I'm influenced by how things go in the linux world, with upgrading actually fixing old bugs and almost all software versions tied to the OS. i.e. going from ubuntu 8.04 to 10.04 fixed a lot of things, better drivers etc., 10.04 to 12.04 gives you more recent versions of stuff (feel free to ignore the 3D desktop, you can install another edition or an ubuntu derivate)

MS fixes and upgrades stuff in a given line too, from windows 2000, to XP, to SP1, 2003 and XP SP2.
or 95, 98, 98SE, that got better too.. sadly ending in Windows ME :D
That said, sure, you don't need to bother that much, for games you're probably well set with 7 SP1 + security updates and upgrading from WHQL graphics driver to WHQL graphics driver (well.. sometimes a WHQL can have a bug that's fixed in a beta version that comes right after it.)
 
3D support is the same on both.... the advantage of better drivers has not been the case now for a few years.

If you like long term drivers support and support for many OS, well there's quite an advantage for the green side. I have a 7600GT with a linux driver from october 2012 (a rock solid one with same codebase as the windows ones) and it works from windows 98 all the way up to 8 64bit. I can even try to switch to FreeBSD.

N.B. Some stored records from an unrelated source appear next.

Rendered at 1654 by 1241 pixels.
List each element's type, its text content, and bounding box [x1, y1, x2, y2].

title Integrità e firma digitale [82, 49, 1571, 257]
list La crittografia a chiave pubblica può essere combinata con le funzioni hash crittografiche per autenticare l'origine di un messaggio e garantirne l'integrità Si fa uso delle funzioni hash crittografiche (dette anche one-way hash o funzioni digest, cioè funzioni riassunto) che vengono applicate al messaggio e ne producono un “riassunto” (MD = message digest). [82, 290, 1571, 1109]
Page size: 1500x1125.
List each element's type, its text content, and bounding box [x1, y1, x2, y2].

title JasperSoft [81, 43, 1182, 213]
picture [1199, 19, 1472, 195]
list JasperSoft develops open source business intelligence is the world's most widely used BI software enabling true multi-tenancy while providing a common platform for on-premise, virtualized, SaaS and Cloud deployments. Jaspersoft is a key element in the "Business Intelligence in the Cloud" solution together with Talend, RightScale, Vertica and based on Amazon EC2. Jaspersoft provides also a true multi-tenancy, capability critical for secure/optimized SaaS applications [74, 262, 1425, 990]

With the red team, they just drop your chip after a few years, maybe they'll change that with GCN, or with GCN v2.0 GPUs and APUs or even their radeon 6000 based APUs but they don't announce anything.
Geforce 7 series was launched in 2005 and is supported on linux till 2017 (as a legacy branch of the proprietary driver, but no one else does this). That's 12 years, or even 13 years for geforce 6.

That little old card is better supported than Radeon 4000 series (even though it's still sold in new hardware, it's the stuff in the 880G chipset).